Lanier is cautious when talking specifically about how AI will be implemented. It’s a matter of “trade craft,” he says, and his company “does some things that no one else is doing.”

One example he gave included taking records from the courtroom every day and asking different models to evaluate them. He said AI is also perfect for finding more creative or intuitive ways to explain something in court. He even asked the AI ​​to input juror notes from deliberations to assess where jurors were in the process.

At the end of each day in court, they gathered in his war room to debrief and assigned everyone a task, such as pulling out the five most important documents that supported Point A. The team then took a break and did much of that work in Boodlebox so he could review what he put together and how. He said he and his team, which includes several of his daughters, have spent thousands of hours on the platform.

Most of Boodlebox’s customers are major universities, but a Boodlebox representative told Business Insider that the platform is considering more corporate and legal adoption thanks to its collaboration with Lanier.

Lanier said he is not using AI in a way that would get people into trouble. “We don’t say, ‘Look it up and write a brief,'” he said, adding that there was one instance where the AI ​​quoted something from the record and the AI ​​knew it wasn’t correct.
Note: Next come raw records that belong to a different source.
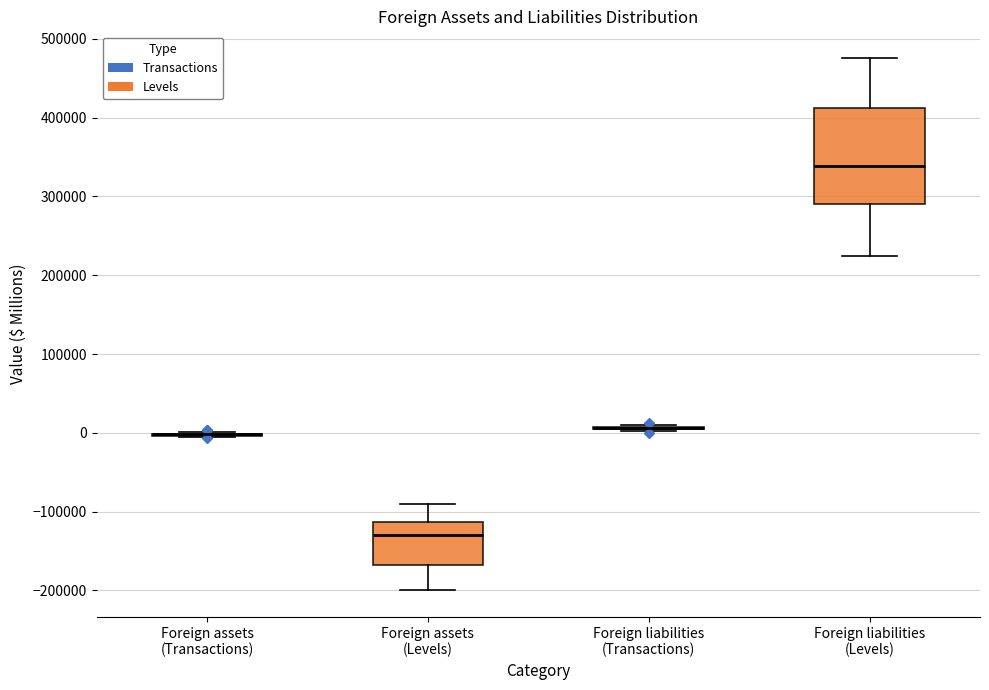

Reading left to right, transcribe this box plot: for each box, give where its median line is, the range the box spans, and where its two whiskers end, as read against the y-axis. The values are not printed on the chart, so give them approximately, as read against the axis.

Foreign assets (Transactions): box collapsed to a line at 0, whiskers 0 to 0
Foreign assets (Levels): median -130000, box -170000 to -110000, whiskers -200000 to -90000
Foreign liabilities (Transactions): box collapsed to a line at 10000, whiskers 0 to 10000
Foreign liabilities (Levels): median 340000, box 290000 to 410000, whiskers 220000 to 480000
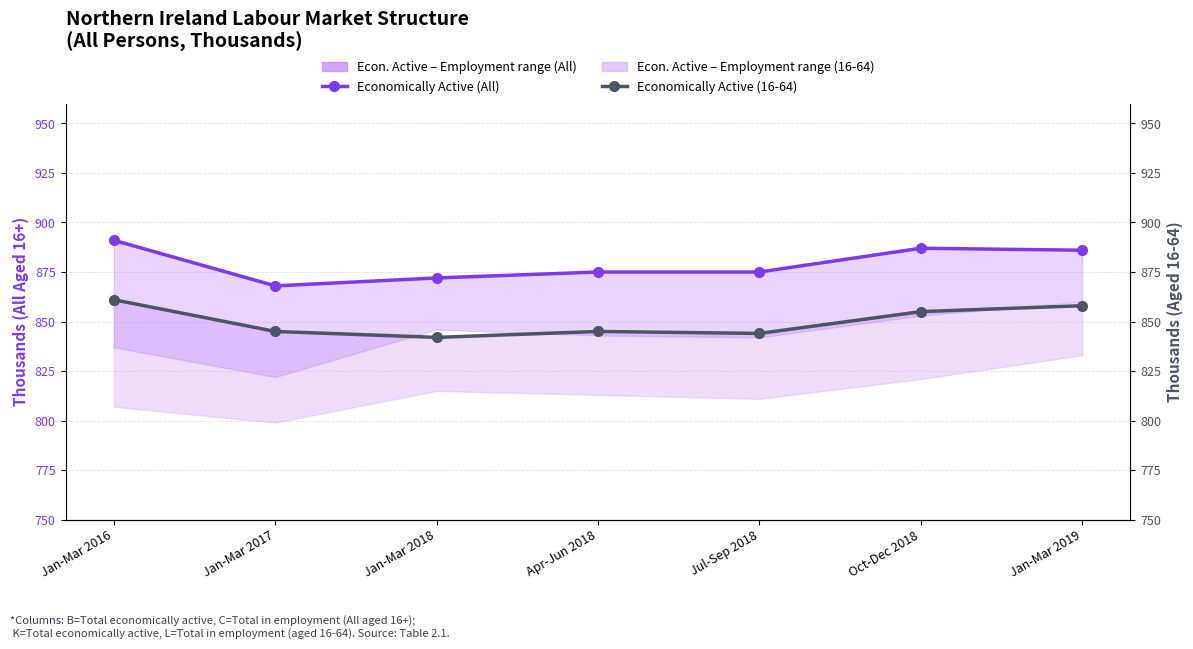

True or false: Economically Active (All) and Economically Active (16-64) cross at least once.

False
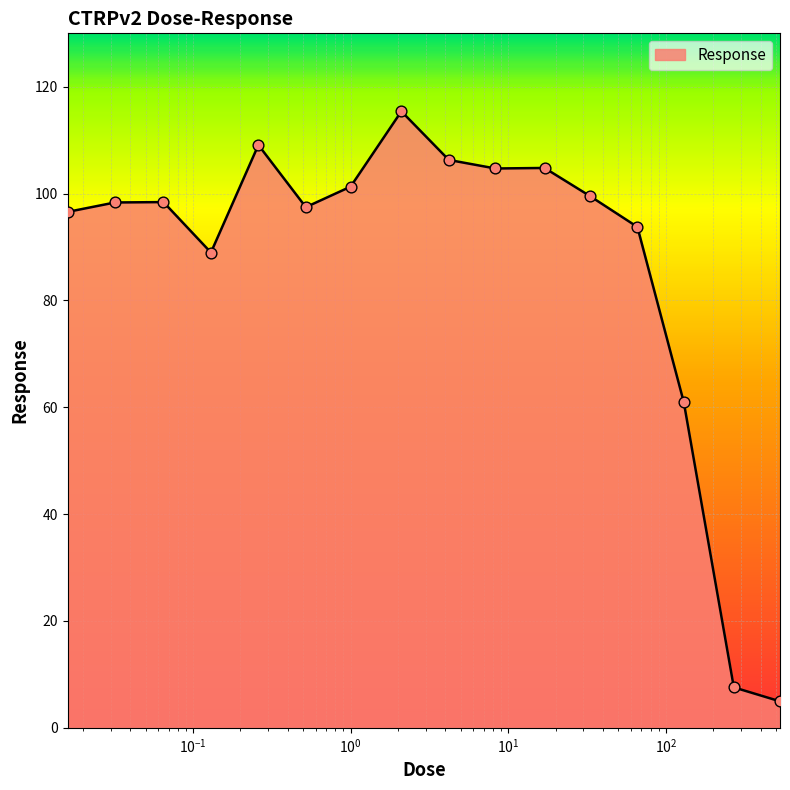

What is the maximum value shown in the chart?

115.4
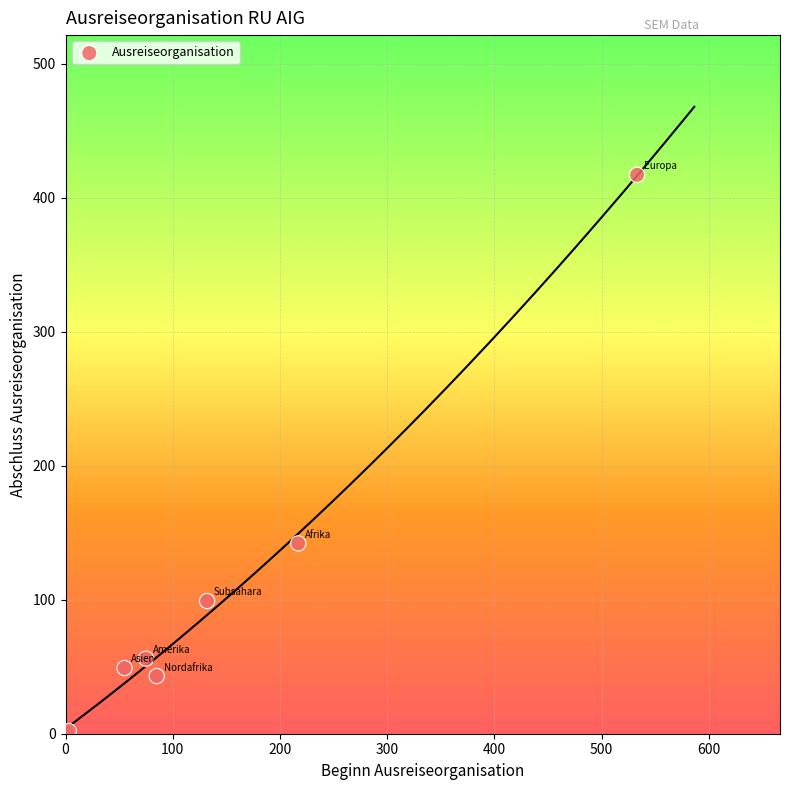

What Y value in the scatter plot is closest to 209?

142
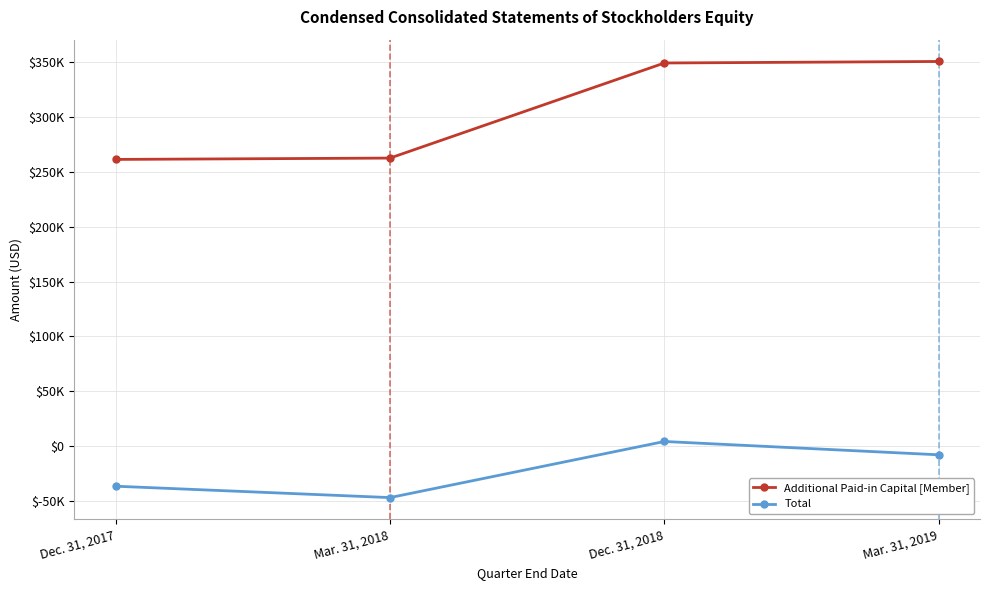

Where does the Total series first go above -7891?

Dec. 31, 2018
“It’s not unlimited,” he said. “You are an important part of the equation.”

His advice to other lawyers looking to use AI was to stay abreast of developments in a rapidly evolving field. His company has an AI team that sends out a document (usually three single-spaced pages) every Friday with all its AI developments.

“In the next trial, we’re going to do what we did in the last trial and make it look like Fred Flintstone and the Stone Age,” he said.